WHAT TO PRODUCE
Using the records below, quote only the span that opens with the line containing "News | 07/08/44 |" and closes with the line containing "19 | 800114019", exactly and inclusively.

Top of DATASET RECORDS

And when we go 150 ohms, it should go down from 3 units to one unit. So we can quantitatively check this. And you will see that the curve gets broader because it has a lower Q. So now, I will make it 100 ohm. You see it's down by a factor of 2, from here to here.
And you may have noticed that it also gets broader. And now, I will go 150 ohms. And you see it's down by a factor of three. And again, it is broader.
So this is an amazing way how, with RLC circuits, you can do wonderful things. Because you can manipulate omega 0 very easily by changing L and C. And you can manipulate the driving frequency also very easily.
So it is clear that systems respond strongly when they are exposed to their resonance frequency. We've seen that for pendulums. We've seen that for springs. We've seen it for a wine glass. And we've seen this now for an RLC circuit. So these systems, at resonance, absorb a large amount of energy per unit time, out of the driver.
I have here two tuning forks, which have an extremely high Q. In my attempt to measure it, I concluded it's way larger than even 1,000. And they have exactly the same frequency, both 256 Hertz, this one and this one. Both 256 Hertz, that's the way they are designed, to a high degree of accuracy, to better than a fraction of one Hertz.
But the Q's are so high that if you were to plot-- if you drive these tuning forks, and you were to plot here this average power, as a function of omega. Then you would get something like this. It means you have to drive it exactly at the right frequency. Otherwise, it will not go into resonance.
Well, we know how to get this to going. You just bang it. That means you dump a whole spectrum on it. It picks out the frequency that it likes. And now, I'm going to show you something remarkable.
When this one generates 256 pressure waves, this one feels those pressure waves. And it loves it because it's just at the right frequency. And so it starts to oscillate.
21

Bottom of DATASET RECORDS
Top of DATASET RECORDS

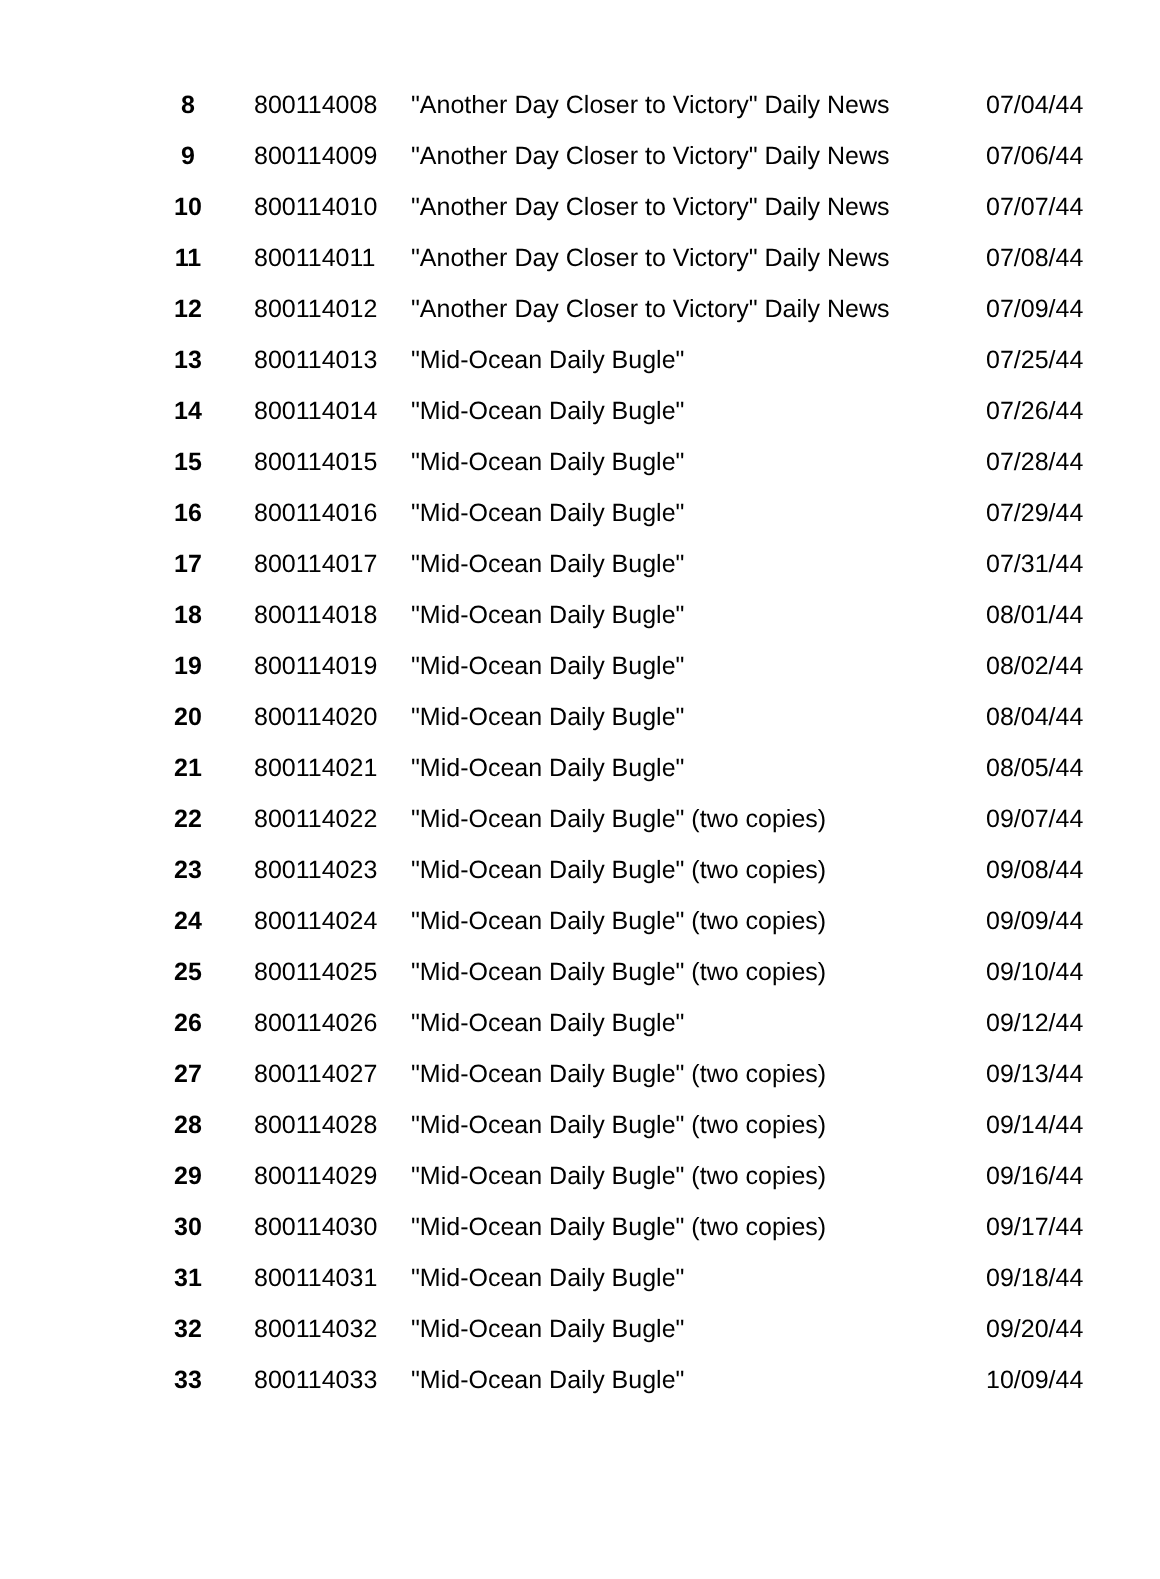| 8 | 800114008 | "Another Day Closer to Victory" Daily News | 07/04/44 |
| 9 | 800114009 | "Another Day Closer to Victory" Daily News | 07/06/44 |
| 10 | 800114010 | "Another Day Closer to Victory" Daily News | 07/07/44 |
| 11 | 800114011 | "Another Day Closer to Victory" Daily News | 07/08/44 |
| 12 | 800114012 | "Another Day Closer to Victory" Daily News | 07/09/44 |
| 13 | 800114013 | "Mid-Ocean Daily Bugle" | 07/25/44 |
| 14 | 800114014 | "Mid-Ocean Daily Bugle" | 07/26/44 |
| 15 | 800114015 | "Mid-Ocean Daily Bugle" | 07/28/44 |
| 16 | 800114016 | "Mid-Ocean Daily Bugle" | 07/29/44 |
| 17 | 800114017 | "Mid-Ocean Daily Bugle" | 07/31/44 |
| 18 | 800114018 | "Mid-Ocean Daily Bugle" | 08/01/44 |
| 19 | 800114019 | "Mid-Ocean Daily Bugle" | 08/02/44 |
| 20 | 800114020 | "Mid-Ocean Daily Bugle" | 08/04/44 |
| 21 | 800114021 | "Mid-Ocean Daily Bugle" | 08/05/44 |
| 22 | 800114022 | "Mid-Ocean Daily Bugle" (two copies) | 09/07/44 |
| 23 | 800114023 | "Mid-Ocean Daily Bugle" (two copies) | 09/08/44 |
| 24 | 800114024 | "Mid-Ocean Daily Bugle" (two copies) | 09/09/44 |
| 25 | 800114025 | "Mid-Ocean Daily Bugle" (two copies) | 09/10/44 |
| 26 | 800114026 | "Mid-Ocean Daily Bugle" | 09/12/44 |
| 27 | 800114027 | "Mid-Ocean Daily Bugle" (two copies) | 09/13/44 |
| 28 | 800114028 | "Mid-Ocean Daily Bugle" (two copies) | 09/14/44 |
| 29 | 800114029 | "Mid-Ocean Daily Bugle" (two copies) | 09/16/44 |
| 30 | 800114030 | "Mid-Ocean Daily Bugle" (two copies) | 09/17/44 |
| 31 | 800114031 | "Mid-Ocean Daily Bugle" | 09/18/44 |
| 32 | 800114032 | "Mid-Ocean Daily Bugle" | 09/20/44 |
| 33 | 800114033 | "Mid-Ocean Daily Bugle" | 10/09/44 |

Bottom of DATASET RECORDS

OUTPUT FOR THIS TASK
| 11 | 800114011 | "Another Day Closer to Victory" Daily News | 07/08/44 |
| 12 | 800114012 | "Another Day Closer to Victory" Daily News | 07/09/44 |
| 13 | 800114013 | "Mid-Ocean Daily Bugle" | 07/25/44 |
| 14 | 800114014 | "Mid-Ocean Daily Bugle" | 07/26/44 |
| 15 | 800114015 | "Mid-Ocean Daily Bugle" | 07/28/44 |
| 16 | 800114016 | "Mid-Ocean Daily Bugle" | 07/29/44 |
| 17 | 800114017 | "Mid-Ocean Daily Bugle" | 07/31/44 |
| 18 | 800114018 | "Mid-Ocean Daily Bugle" | 08/01/44 |
| 19 | 800114019 | "Mid-Ocean Daily Bugle" | 08/02/44 |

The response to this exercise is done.